When Less Is More…
photo by muha….’s
If you’re a small business owner interested in growing your business, there’s a good chance that at some point you’ve been overwhelmed with all of the things you could do with your business.
You could create a blog.
You could revamp your website (or create one if you don’t have one).
You could evaluate your target market and refine it down to your top customers.
You could run a direct mail campaign and test out your top 3 messages to evaluate which one works best.
You could attend a seminar (www.linkedinkc.com ) Actually this one you should do…! 😉
You could create an operations manual and document all of the processes in your business.
In fact there are literally hundreds of things you could start doing, so many that it’s really easy to get overwhelmed, burnt out or just plain old tired.
Sometimes the simple things are best
I saw a great post from Stephen Shapiro on recognizing that his website wasn’t very effective: My Website’s Signal to Noise Ratio.
Essentially he did analysis on his website using Google Analytics and discovered that 82% of visitors we’re leaving immediately (abandon rate) – that’s not uncommon, but it’s also not very good.
We hypothesized that there could be two main reasons for this: 1) we had the wrong visitors (so they left), or 2) our visitors were confused and did not know what to do. Assuming the latter to be true, my web guru (Ariel Coro) tried some experiments. When he removed half of the options on the home page (fewer menu items, less content, and reduced clickable images) we reduced the abandonment rate to 58% in a matter of days. 42% of the people now interact with the site. This mean I have tripled the number of active participants…by giving them fewer options.

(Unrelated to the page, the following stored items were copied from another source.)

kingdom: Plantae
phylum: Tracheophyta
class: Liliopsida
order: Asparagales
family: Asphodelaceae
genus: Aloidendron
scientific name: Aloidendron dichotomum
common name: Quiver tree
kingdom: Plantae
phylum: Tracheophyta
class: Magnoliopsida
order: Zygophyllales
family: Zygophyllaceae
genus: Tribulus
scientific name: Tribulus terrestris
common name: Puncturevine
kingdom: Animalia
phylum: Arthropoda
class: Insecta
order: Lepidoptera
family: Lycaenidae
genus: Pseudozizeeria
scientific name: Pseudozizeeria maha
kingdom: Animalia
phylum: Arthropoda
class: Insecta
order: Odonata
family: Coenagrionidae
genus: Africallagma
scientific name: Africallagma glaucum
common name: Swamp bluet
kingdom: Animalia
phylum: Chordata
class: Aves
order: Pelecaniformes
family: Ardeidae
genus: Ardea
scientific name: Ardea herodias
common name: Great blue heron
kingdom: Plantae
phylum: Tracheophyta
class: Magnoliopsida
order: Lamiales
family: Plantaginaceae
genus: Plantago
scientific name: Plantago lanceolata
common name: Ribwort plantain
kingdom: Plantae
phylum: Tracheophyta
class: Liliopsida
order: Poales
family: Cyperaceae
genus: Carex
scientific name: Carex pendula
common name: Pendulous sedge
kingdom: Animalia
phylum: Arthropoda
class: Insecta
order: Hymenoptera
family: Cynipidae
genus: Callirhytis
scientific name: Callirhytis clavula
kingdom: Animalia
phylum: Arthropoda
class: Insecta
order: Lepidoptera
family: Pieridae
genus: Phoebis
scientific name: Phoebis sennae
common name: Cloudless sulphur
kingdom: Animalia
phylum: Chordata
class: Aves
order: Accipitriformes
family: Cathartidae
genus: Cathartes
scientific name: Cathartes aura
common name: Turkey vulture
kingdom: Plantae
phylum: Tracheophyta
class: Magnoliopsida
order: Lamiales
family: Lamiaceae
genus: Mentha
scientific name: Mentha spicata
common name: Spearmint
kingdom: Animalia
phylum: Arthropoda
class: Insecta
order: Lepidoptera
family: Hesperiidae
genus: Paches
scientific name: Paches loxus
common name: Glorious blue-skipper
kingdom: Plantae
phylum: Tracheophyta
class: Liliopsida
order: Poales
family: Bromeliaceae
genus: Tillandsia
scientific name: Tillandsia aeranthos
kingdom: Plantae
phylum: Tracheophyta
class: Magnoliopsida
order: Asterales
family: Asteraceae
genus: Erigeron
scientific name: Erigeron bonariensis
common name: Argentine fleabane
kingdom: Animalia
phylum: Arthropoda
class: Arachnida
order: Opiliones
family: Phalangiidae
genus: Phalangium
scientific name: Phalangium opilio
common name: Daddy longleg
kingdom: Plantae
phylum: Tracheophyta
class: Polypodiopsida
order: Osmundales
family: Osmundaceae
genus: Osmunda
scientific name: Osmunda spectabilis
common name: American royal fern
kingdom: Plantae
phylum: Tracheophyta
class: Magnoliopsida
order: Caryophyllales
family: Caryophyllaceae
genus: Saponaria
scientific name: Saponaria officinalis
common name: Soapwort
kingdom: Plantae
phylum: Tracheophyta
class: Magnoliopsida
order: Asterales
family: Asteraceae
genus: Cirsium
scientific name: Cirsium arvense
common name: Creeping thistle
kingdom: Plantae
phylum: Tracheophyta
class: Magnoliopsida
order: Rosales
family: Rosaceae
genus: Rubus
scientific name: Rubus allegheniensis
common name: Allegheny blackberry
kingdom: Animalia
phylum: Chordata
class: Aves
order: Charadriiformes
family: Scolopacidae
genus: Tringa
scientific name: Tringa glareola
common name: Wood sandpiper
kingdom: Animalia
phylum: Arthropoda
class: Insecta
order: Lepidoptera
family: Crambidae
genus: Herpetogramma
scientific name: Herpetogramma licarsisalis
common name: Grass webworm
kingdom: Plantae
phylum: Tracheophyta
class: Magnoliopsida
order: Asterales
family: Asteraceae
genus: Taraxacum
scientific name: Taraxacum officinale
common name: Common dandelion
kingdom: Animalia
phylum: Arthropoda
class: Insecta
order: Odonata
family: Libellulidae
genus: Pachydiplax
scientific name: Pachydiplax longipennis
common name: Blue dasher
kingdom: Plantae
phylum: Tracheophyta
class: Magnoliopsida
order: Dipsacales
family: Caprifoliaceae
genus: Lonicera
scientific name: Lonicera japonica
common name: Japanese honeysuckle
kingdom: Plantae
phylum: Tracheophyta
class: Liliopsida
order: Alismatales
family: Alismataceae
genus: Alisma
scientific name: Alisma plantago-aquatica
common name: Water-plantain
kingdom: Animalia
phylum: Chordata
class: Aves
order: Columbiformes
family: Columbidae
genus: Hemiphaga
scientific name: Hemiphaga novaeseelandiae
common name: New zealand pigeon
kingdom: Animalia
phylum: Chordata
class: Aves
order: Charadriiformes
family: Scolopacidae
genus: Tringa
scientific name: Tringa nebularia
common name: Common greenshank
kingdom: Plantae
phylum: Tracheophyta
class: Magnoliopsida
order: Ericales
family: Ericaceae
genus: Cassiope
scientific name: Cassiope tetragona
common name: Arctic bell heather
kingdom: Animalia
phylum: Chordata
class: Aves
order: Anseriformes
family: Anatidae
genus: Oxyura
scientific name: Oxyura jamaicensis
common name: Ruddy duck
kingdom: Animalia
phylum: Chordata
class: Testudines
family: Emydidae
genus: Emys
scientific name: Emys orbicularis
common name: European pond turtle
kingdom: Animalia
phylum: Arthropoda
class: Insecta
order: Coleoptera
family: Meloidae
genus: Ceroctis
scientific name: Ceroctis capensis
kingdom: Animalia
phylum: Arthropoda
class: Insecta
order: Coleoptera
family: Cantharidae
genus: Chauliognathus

Essentially by streamlining the site, he greatly improved the overall response rate.
Could this apply to your business?
Instead of offering 60 menu items what if you were like Chris Cakes and only offered a couple?
Instead of spending a lot of time and effort doing your own payroll, maybe you should outsource it. It will cost some money, but isn’t your time better spent looking at the long term picture?
Maybe you could or should cut your low performing products or even your low margin or low paying customers. How much time could you save if you didn’t spend the time on those customers that just don’t fit your mold?
What could you cut out that would make you or your business more effective? Share it here, I’d love to hear it.